- [Task item]: Every line in the records below with the string "pyautogui" is to be copied out.

Supplied material section start

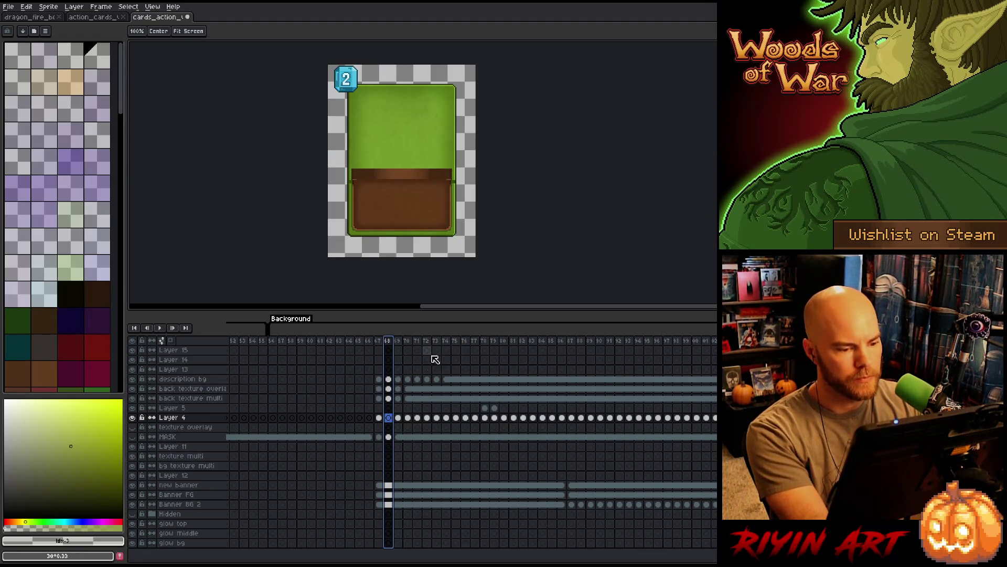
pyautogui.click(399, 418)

Supplied material section end
Supplied material section start

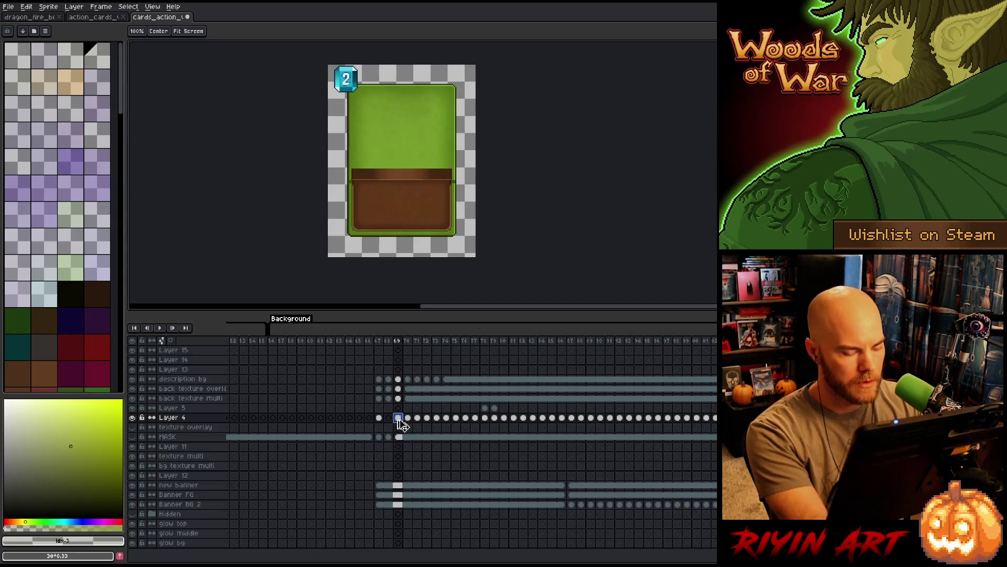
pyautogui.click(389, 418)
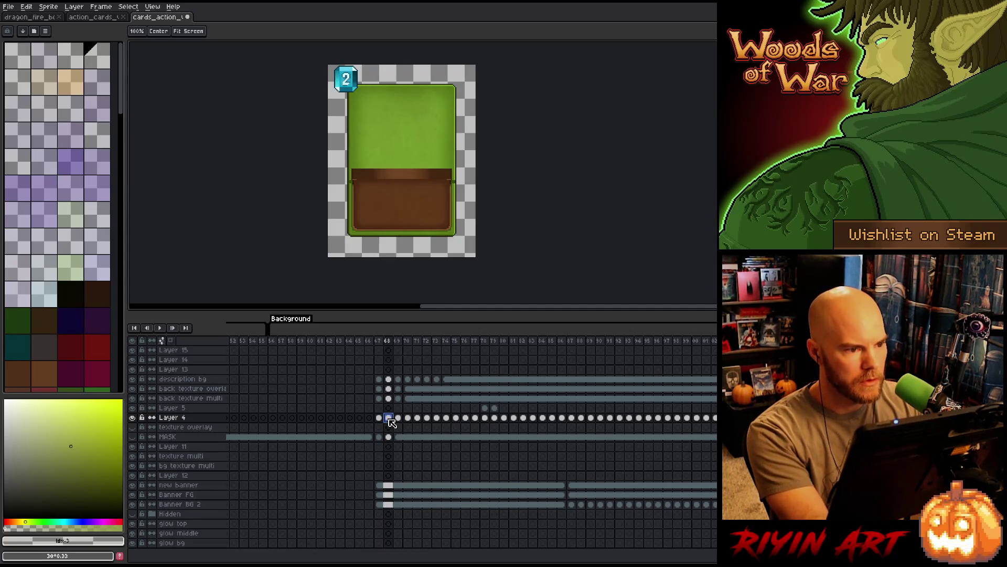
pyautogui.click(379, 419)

Supplied material section end
Supplied material section start

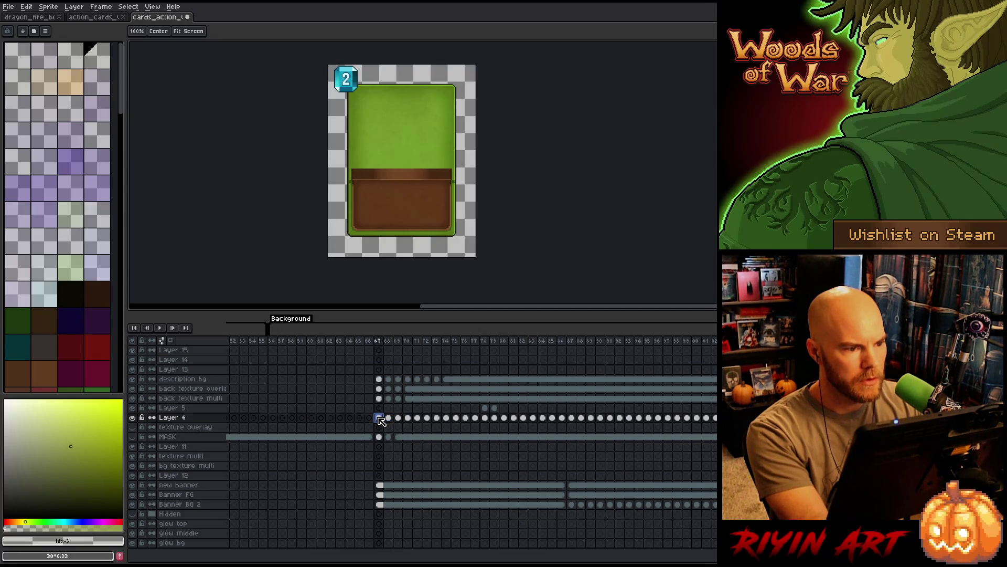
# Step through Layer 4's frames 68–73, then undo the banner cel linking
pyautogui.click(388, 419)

Supplied material section end

- [Answer]:
pyautogui.click(399, 418)
pyautogui.click(389, 418)
pyautogui.click(379, 419)
pyautogui.click(388, 419)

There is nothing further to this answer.